The code with 2 time Points is:
MODEL:
i s | out0@0 out1@1 ;
out0@0 out1@0 ;
i s ON group ;
s ON i ;
 Bengt O. Muthen posted on Thursday, November 26, 2015 - 6:45 pm
With 2 time points and continuous outcomes you have for each group 5 pieces of information: 2 means, 2 var's, and 1 cov. With binary outcomes you have only 3 pieces. With 2 time points and binary outcomes your model has more parameters than that.

Note that you don't want to fix the residual variances at zero.

Note also that you cannot identify the variance of s with only 2 time points for either the continuous or binary case.
 Alexander Pabst posted on Friday, November 27, 2015 - 2:55 am
Dear Prof.
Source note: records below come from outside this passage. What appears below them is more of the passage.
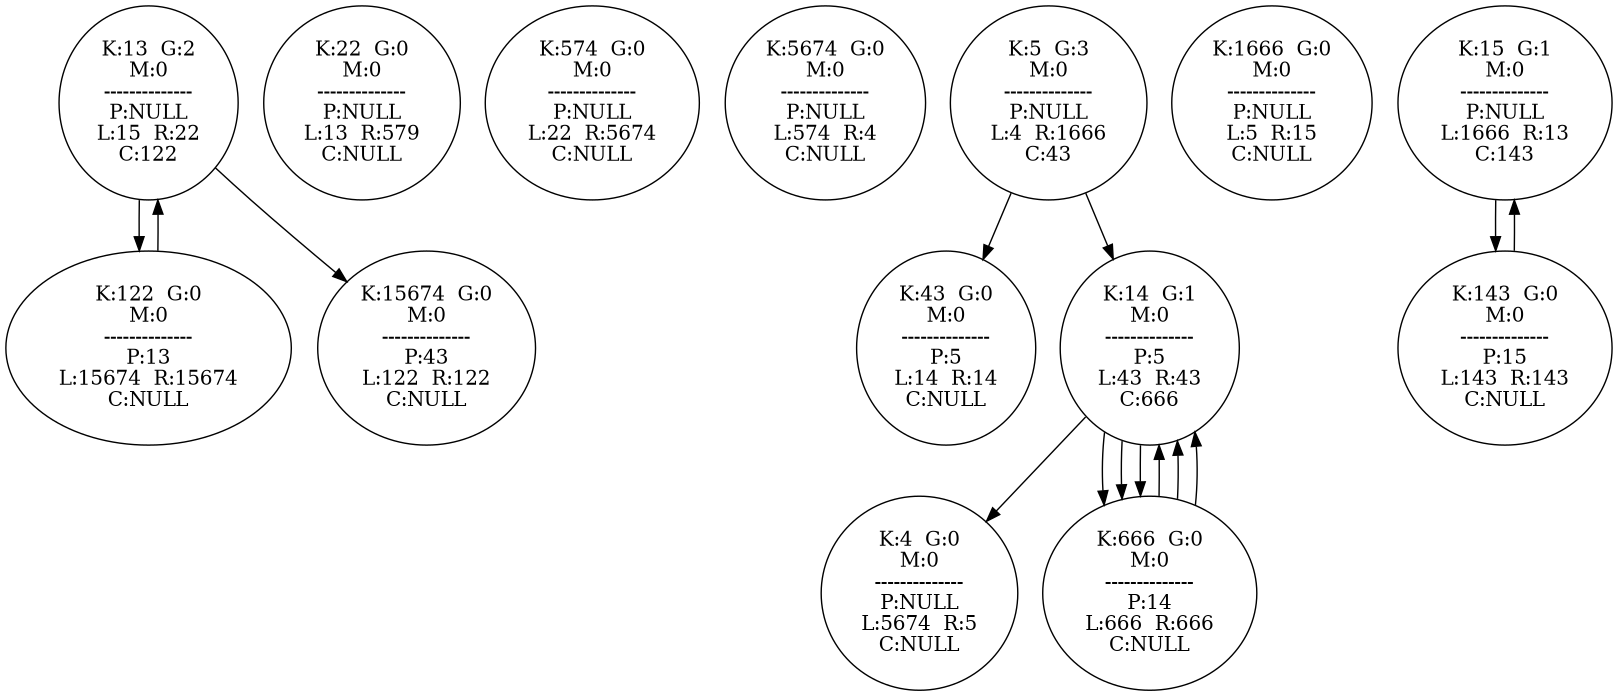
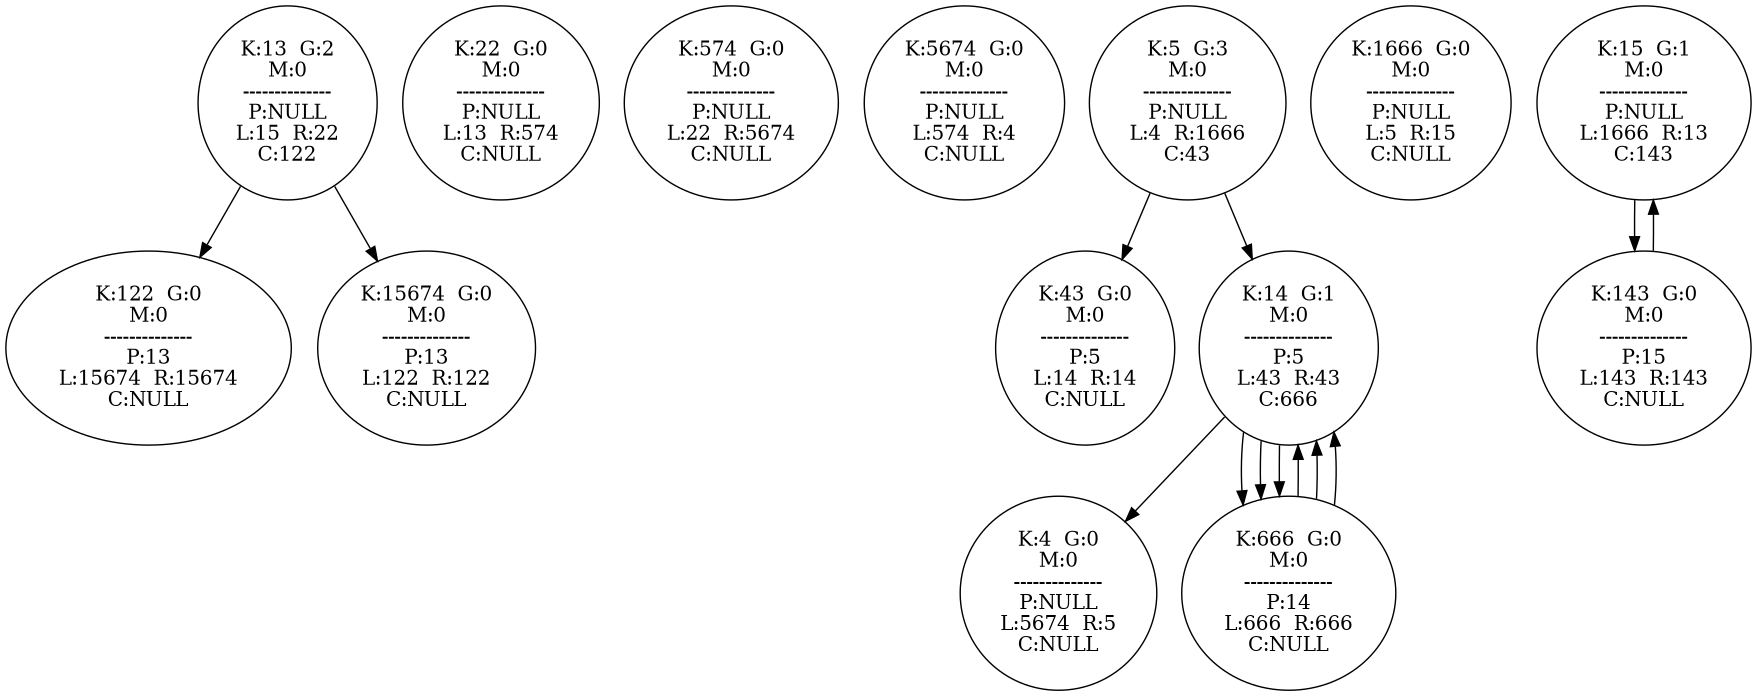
  digraph {
    n1 [label="K:13  G:2\nM:0\n--------------\nP:NULL\nL:15  R:22\nC:122"]
    n2 [label="K:122  G:0\nM:0\n--------------\nP:13\nL:15674  R:15674\nC:NULL"]
-   n3 [label="K:15674  G:0\nM:0\n--------------\nP:43\nL:122  R:122\nC:NULL"]
-   n4 [label="K:22  G:0\nM:0\n--------------\nP:NULL\nL:13  R:579\nC:NULL"]
+   n3 [label="K:15674  G:0\nM:0\n--------------\nP:13\nL:122  R:122\nC:NULL"]
+   n4 [label="K:22  G:0\nM:0\n--------------\nP:NULL\nL:13  R:574\nC:NULL"]
    n5 [label="K:574  G:0\nM:0\n--------------\nP:NULL\nL:22  R:5674\nC:NULL"]
    n6 [label="K:5674  G:0\nM:0\n--------------\nP:NULL\nL:574  R:4\nC:NULL"]
    n7 [label="K:4  G:0\nM:0\n--------------\nP:NULL\nL:5674  R:5\nC:NULL"]
    n8 [label="K:5  G:3\nM:0\n--------------\nP:NULL\nL:4  R:1666\nC:43"]
    n9 [label="K:43  G:0\nM:0\n--------------\nP:5\nL:14  R:14\nC:NULL"]
    n10 [label="K:14  G:1\nM:0\n--------------\nP:5\nL:43  R:43\nC:666"]
    n11 [label="K:666  G:0\nM:0\n--------------\nP:14\nL:666  R:666\nC:NULL"]
    n12 [label="K:1666  G:0\nM:0\n--------------\nP:NULL\nL:5  R:15\nC:NULL"]
    n13 [label="K:15  G:1\nM:0\n--------------\nP:NULL\nL:1666  R:13\nC:143"]
    n14 [label="K:143  G:0\nM:0\n--------------\nP:15\nL:143  R:143\nC:NULL"]
    n1 -> n2
    n1 -> n3
-   n2 -> n1
    n8 -> n9
    n8 -> n10
    n10 -> n7
    n10 -> n11
    n10 -> n11
    n10 -> n11
    n11 -> n10
    n11 -> n10
    n11 -> n10
    n13 -> n14
    n14 -> n13
  }
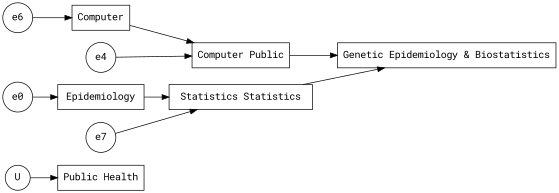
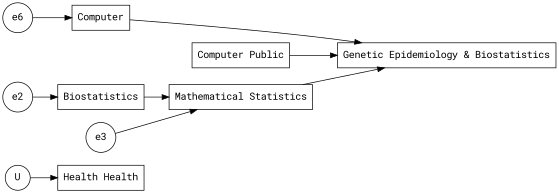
  digraph {
    fontname="Roboto Mono"
    rankdir=LR
    node [fontname="Roboto Mono" shape=box]
    edge [fontname="Roboto Mono"]
    U [shape=circle]
-   n2 [label="Public Health"]
+   n2 [label="Health Health"]
    n3 [label=e6 shape=circle]
    n4 [label=Computer]
    n5 [label="Genetic Epidemiology & Biostatistics"]
-   e2 [shape=circle label=e0]
-   n7 [label=Epidemiology]
-   n8 [label="Statistics Statistics"]
-   e3 [shape=circle label=e7]
-   e4 [shape=circle]
+   e2 [shape=circle]
+   n7 [label=Biostatistics]
+   n8 [label="Mathematical Statistics"]
+   e3 [shape=circle]
    n11 [label="Computer Public"]
    U -> n2
    n3 -> n4
-   n4 -> n11
+   n4 -> n5
    e2 -> n7
    n7 -> n8
    n8 -> n5
    e3 -> n8
-   e4 -> n11
    n11 -> n5
  }
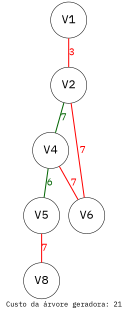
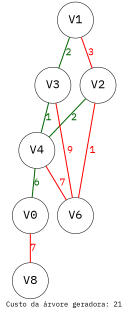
  graph {
    fontname="IBM Plex Mono"
    label="Custo da árvore geradora: 21"
    node [fontname="IBM Plex Mono" fontsize=24]
    edge [color=red fontcolor=red fontname="IBM Plex Mono" fontsize=20 style="setlinewidth(2.0)" weight=1]
    n1 [height=1.0 label=V1 width=1.0]
    n2 [height=1.0 label=V2 width=1.0]
+   n3 [height=1.0 label=V3 width=1.0]
    n4 [height=1.0 label=V4 width=1.0]
    n5 [height=1.0 label=V6 width=1.0]
-   n6 [height=1.0 label=V5 width=1.0]
+   n6 [height=1.0 label=V0 width=1.0]
    n7 [height=1.0 label=V8 width=1.0]
    n1 -- n2 [label=3]
-   n2 -- n4 [color=darkgreen fontcolor=darkgreen label=7]
-   n2 -- n5 [label=7]
+   n1 -- n3 [color=darkgreen fontcolor=darkgreen label=2]
+   n2 -- n4 [color=darkgreen fontcolor=darkgreen label=2]
+   n2 -- n5 [label=1]
+   n3 -- n4 [color=darkgreen fontcolor=darkgreen label=1]
+   n3 -- n5 [label=9]
    n4 -- n5 [label=7]
    n4 -- n6 [color=darkgreen fontcolor=darkgreen label=6]
    n6 -- n7 [label=7]
  }
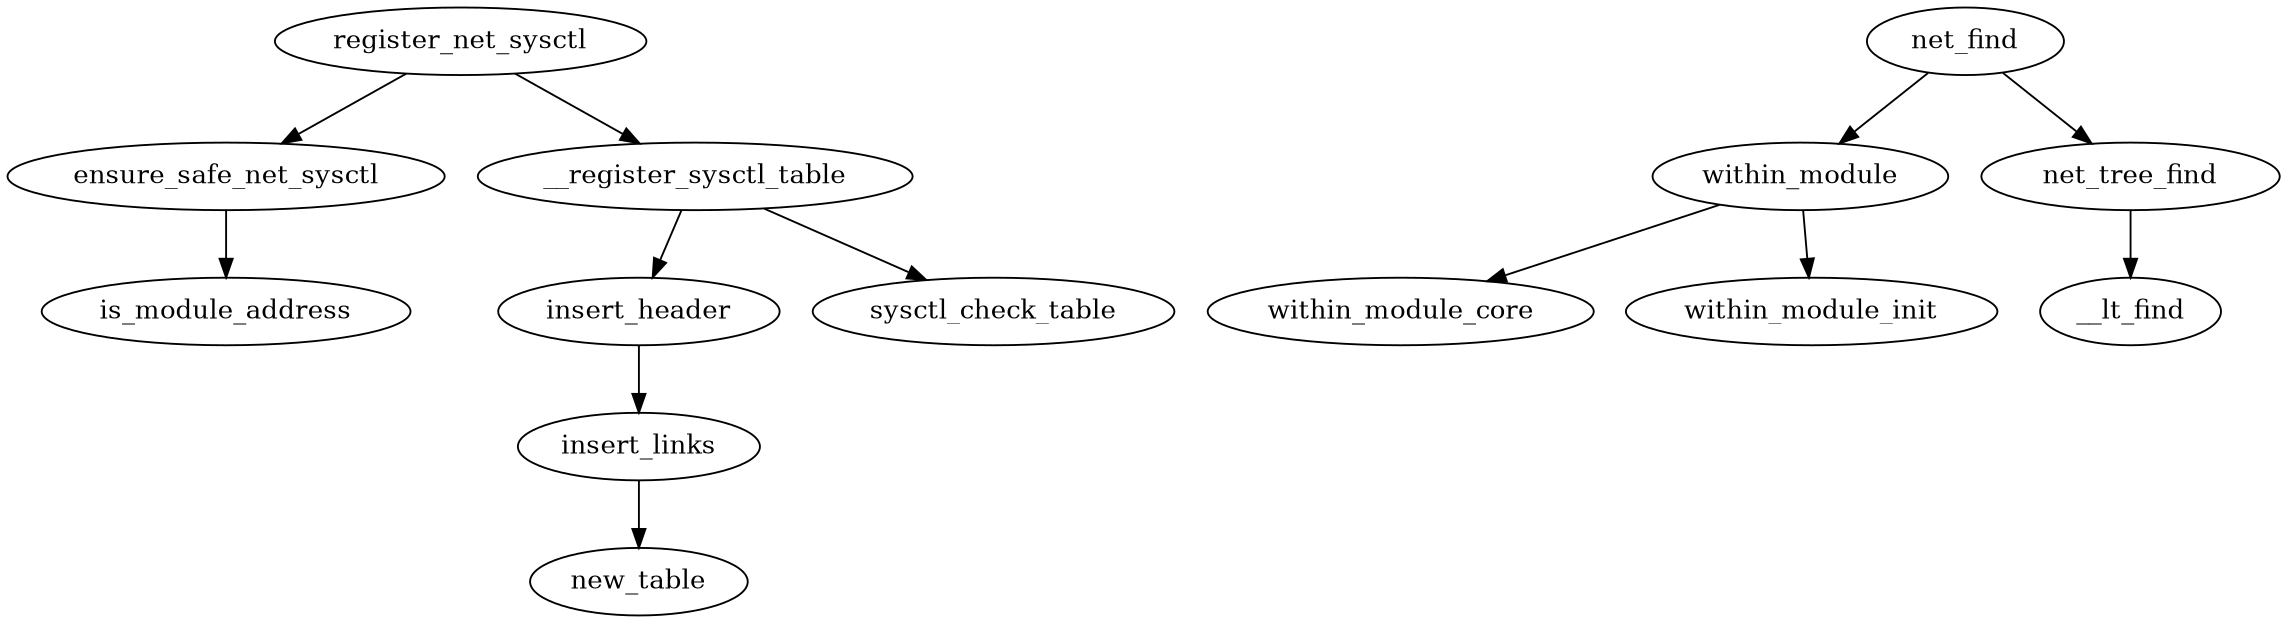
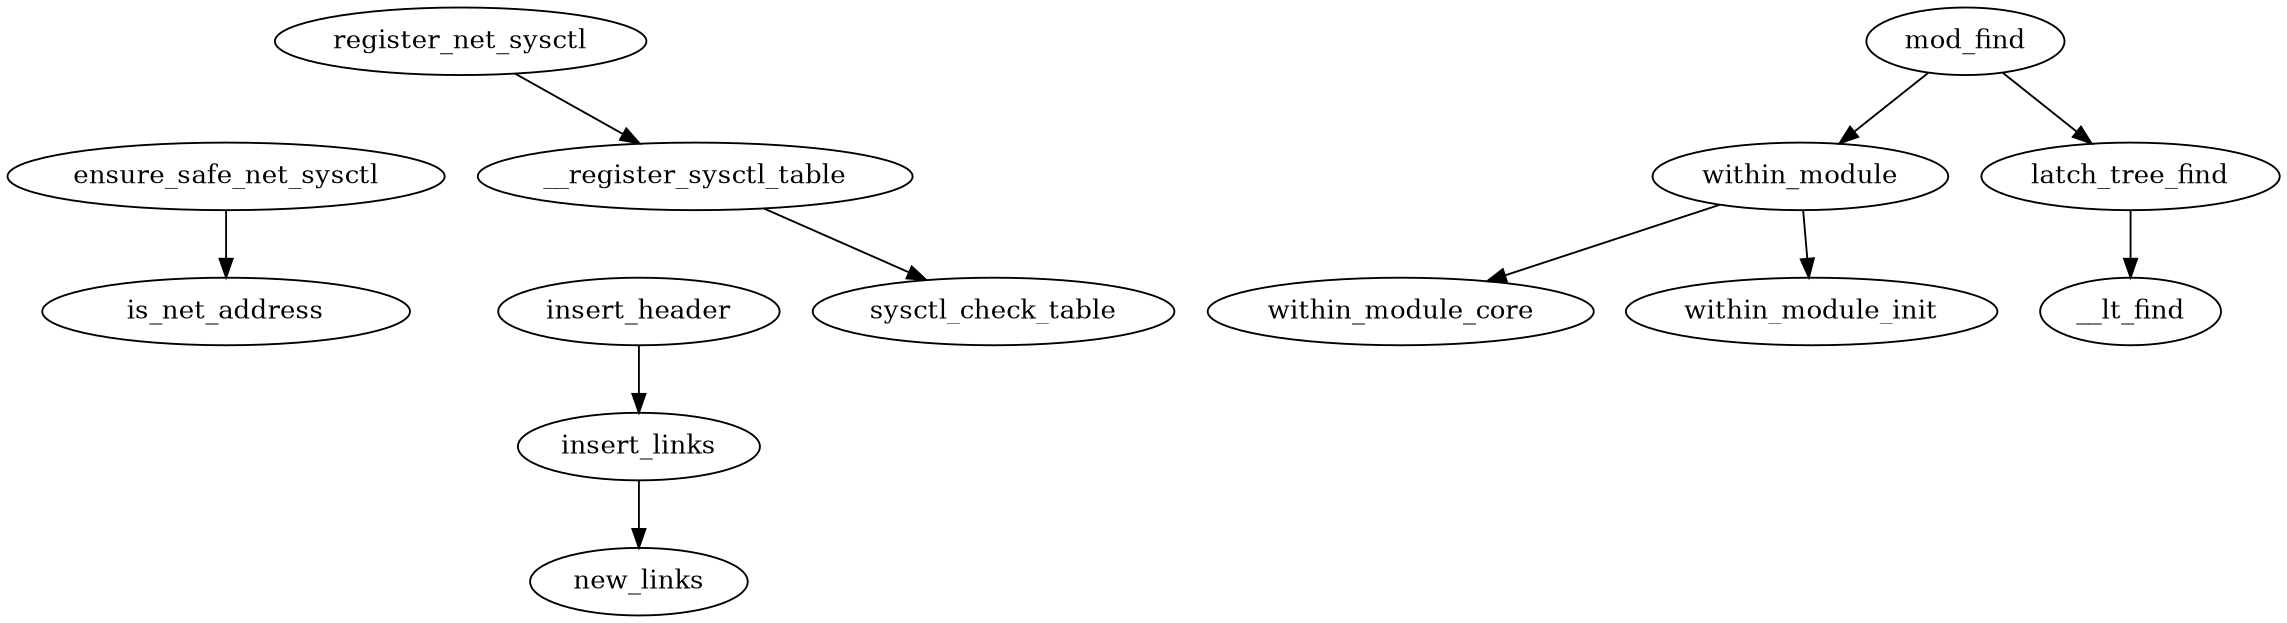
  digraph {
    register_net_sysctl
    ensure_safe_net_sysctl
    __register_sysctl_table
-   is_module_address
+   is_module_address [label=is_net_address]
    insert_header
    sysctl_check_table
-   mod_find [label=net_find]
+   mod_find
    within_module
-   latch_tree_find [label=net_tree_find]
+   latch_tree_find
    within_module_core
    within_module_init
    __lt_find
    insert_links
-   new_links [label=new_table]
-   register_net_sysctl -> ensure_safe_net_sysctl
+   new_links
    register_net_sysctl -> __register_sysctl_table
    ensure_safe_net_sysctl -> is_module_address
-   __register_sysctl_table -> insert_header
    __register_sysctl_table -> sysctl_check_table
    insert_header -> insert_links
    mod_find -> within_module
    mod_find -> latch_tree_find
    within_module -> within_module_core
    within_module -> within_module_init
    latch_tree_find -> __lt_find
    insert_links -> new_links
  }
Muthen,

Thank you very much for the information.
we are not quite sure about your explanations; as far as we understand it, the model with a continuous manifest outcome is fully saturated for two points in time if the residuals of the measurement model are fixed at zero (this is just another notation of a random anova). Please see a piece of output below.

Unfortunately, we are not able to adopt this notation if the manifest variables are binary. Moreover, we don`t understand why we only have 3 pieces of information in this case.

Thanks again for further explanations in advance.

Output for continuous model:

i s |kost0@0 kost1@1;
kost0@0 kost1@0;

Estimate
I |
KOST0 1.000
KOST1 1.000

S |
KOST0 0.000
KOST1 1.000

S WITH I -2359.906

Means
I 33.122
S 5.482

Intercepts
KOST0 0.000
KOST1 0.000

Variances
I 4330.523
S 6831.682

Residual Variances
KOST0 0.000
KOST1 0.000
 Linda K. Muthen posted on Friday, November 27, 2015 - 8:02 am
The sample statistics for binary variables are thresholds and correlations. Variances are not model parameters for binary variables. For two binary variables, you have two thresholds and one correlation, These are the three pieces of information.